## Excerpt
»»
Personal information
- Full name: Mark William Seymour
- Born: 1897 East Grinstead, Sussex, England
- Died: 16 September 1952 (aged 54–55) Skegness, England
- Sporting nationality: England

Career
- Turned professional: 1921
- Professional wins: 9

Best results in major championships
- Masters Tournament: DNP
- PGA Championship: DNP
- U.S. Open: DNP
- The Open Championship: T18: 1929, 1935

= Mark Seymour (golfer) =

English golfer (1897–1952)

Mark William Seymour (1897 – 16 September 1952) was an English professional golfer. His birth was registered as William Mark Seymour. He was a half-brother of Abe Mitchell. Although not as successful as his half-brother, he enjoyed considerable success during his time in Scotland and twice played for England against Scotland. In important tournaments he was a runner-up in the 1931 Irish Open and a losing finalist in the 1931 and 1933 News of the World Match Play.

==Early life==
Seymour was born in East Grinstead, Sussex in 1897. He was the son of Mark and Mary Seymour. Mary had an illegitimate son, Abe Mitchell, Mark's half-brother, who was also a successful professional golfer. He played left-handed until he was 11 but changed to play right-handed because the clubs were easier to find. He won the 1921 Golf Illustrated Gold Vase and turned professional later the same year.
««
## Records shown
»»
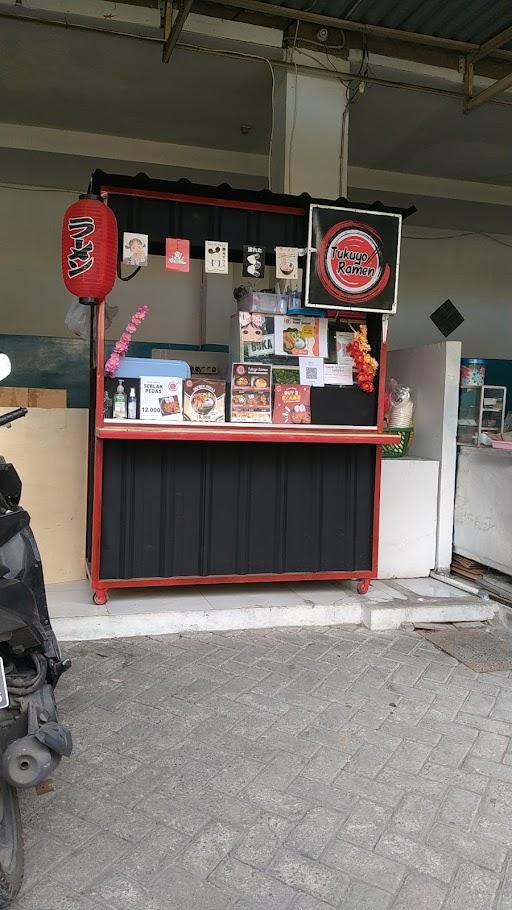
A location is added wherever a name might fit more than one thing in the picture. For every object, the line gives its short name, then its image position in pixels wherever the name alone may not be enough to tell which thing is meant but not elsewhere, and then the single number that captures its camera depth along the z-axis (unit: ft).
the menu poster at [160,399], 12.75
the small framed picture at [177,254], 12.60
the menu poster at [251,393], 13.29
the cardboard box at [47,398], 14.87
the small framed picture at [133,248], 12.39
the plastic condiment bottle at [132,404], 12.71
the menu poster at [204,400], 13.06
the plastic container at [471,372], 16.29
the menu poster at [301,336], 13.61
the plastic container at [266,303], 13.62
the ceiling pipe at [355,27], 14.89
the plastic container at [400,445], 16.31
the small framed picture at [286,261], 13.24
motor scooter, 6.01
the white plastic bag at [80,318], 13.15
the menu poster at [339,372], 13.84
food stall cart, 12.69
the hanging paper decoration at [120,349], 12.44
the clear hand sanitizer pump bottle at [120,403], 12.64
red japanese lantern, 11.79
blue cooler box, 12.76
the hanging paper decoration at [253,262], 13.01
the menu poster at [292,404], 13.52
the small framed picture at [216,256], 12.82
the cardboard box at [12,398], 14.69
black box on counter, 13.75
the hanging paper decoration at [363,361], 13.71
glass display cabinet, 16.25
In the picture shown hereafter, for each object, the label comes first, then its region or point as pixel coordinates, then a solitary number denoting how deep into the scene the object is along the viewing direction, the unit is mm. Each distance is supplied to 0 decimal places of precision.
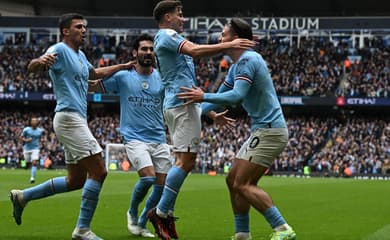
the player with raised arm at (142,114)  10453
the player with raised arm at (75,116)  9023
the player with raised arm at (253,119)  8336
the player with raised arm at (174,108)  8898
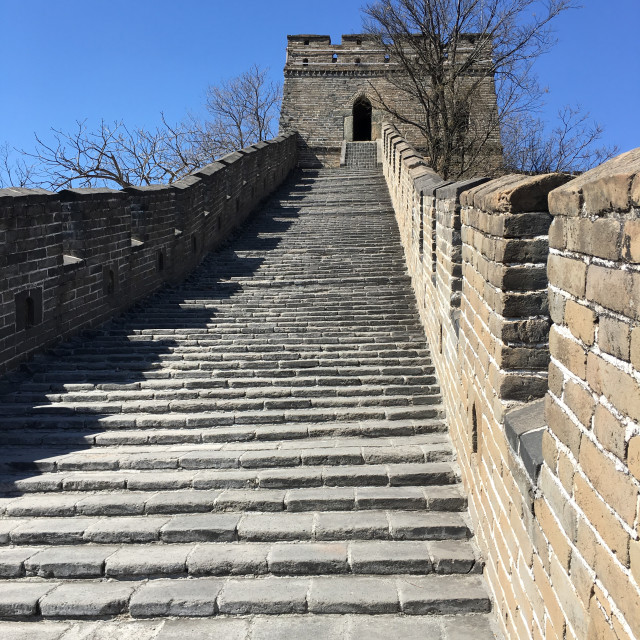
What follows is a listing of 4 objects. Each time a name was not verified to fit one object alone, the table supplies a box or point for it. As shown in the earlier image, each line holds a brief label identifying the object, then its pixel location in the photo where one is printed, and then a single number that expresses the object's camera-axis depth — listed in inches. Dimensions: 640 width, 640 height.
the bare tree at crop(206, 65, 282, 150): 1413.6
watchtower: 1012.5
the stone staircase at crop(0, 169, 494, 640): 169.5
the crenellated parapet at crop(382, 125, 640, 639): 72.1
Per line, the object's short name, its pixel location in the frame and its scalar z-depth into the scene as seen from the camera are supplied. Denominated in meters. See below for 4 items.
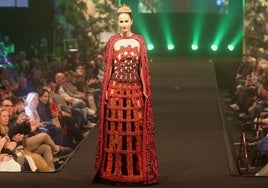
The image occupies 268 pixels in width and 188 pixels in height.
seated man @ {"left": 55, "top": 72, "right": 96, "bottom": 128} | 12.80
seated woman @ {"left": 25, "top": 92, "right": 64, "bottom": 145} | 10.38
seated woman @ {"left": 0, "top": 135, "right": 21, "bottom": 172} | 8.52
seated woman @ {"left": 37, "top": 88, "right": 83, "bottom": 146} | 10.99
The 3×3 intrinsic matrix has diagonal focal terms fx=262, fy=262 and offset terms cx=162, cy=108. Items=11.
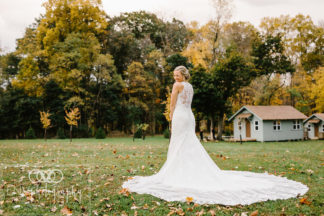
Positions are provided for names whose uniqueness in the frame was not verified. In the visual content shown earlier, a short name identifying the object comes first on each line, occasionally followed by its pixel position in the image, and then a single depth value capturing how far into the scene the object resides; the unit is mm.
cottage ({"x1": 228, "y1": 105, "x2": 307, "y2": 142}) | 29422
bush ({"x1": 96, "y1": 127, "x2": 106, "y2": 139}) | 31953
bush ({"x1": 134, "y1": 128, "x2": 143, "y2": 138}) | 33312
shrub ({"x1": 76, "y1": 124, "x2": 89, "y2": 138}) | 35750
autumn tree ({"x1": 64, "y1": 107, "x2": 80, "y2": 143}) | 24578
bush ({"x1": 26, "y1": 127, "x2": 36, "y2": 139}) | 32469
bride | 5271
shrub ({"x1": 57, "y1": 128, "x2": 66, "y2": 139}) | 32369
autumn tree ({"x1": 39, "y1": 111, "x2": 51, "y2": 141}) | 26919
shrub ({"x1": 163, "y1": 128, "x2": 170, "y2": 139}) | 34803
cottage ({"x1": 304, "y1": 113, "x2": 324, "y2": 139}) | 32375
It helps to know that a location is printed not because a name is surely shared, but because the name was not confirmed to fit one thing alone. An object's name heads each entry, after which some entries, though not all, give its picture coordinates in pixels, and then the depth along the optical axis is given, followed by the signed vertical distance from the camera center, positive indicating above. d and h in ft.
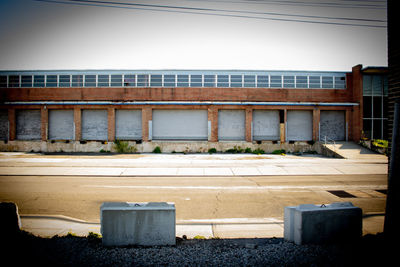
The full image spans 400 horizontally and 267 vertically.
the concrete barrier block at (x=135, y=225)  14.21 -5.81
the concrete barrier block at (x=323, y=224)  14.14 -5.76
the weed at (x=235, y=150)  76.43 -5.16
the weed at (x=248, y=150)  76.69 -5.17
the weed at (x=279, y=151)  75.13 -5.60
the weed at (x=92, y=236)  15.16 -7.06
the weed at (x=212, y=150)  75.82 -5.31
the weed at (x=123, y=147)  75.82 -4.16
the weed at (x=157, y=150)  76.38 -5.19
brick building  80.38 +7.99
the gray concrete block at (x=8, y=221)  14.49 -5.76
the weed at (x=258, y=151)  75.15 -5.48
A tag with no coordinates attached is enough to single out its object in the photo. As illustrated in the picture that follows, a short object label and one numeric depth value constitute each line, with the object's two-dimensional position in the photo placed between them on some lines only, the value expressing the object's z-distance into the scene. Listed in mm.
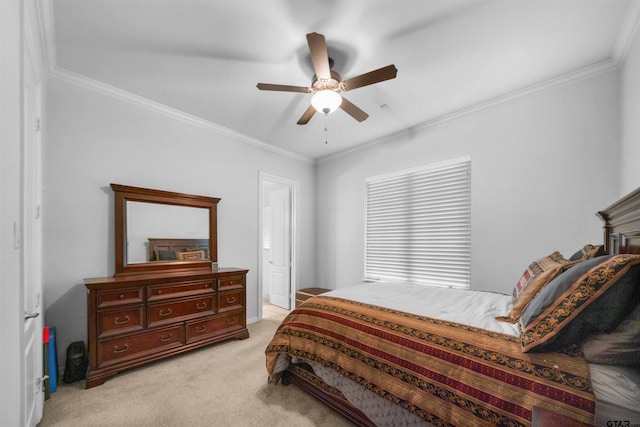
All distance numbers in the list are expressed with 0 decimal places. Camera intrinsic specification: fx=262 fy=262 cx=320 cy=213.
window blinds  3281
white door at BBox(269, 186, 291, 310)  4797
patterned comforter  1107
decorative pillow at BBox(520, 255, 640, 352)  1071
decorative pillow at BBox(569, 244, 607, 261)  1691
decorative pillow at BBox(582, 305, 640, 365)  1036
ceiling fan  1874
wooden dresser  2305
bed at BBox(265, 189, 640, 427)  1063
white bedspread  1670
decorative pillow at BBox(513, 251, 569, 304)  1797
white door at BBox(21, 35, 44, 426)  1564
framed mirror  2793
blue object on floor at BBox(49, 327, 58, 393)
««
## Work to complete
• a. Repeat the Seymour biography word for word, everything from "Mark William Seymour (1897" down to "the same year.".
• b. Answer these questions from the Seymour biography:
(i) In what year did Seymour turn professional?
(ii) Which trophy did he win in 1921?
(iii) In which tournament was he runner-up in 1931?
The records have no connection to the Seymour biography.

## Task-by-task results
• a.
Mark William Seymour (1897 – 16 September 1952) was an English professional golfer. His birth was registered as William Mark Seymour. He was a half-brother of Abe Mitchell. Although not as successful as his half-brother, he enjoyed considerable success during his time in Scotland and twice played for England against Scotland. In important tournaments he was a runner-up in the 1931 Irish Open and a losing finalist in the 1931 and 1933 News of the World Match Play.

==Early life==
Seymour was born in East Grinstead, Sussex in 1897. He was the son of Mark and Mary Seymour. Mary had an illegitimate son, Abe Mitchell, Mark's half-brother, who was also a successful professional golfer. He played left-handed until he was 11 but changed to play right-handed because the clubs were easier to find. He won the 1921 Golf Illustrated Gold Vase and turned professional later the same year.

• b.
(i) 1921
(ii) The Golf Illustrated Gold Vase
(iii) The Irish Open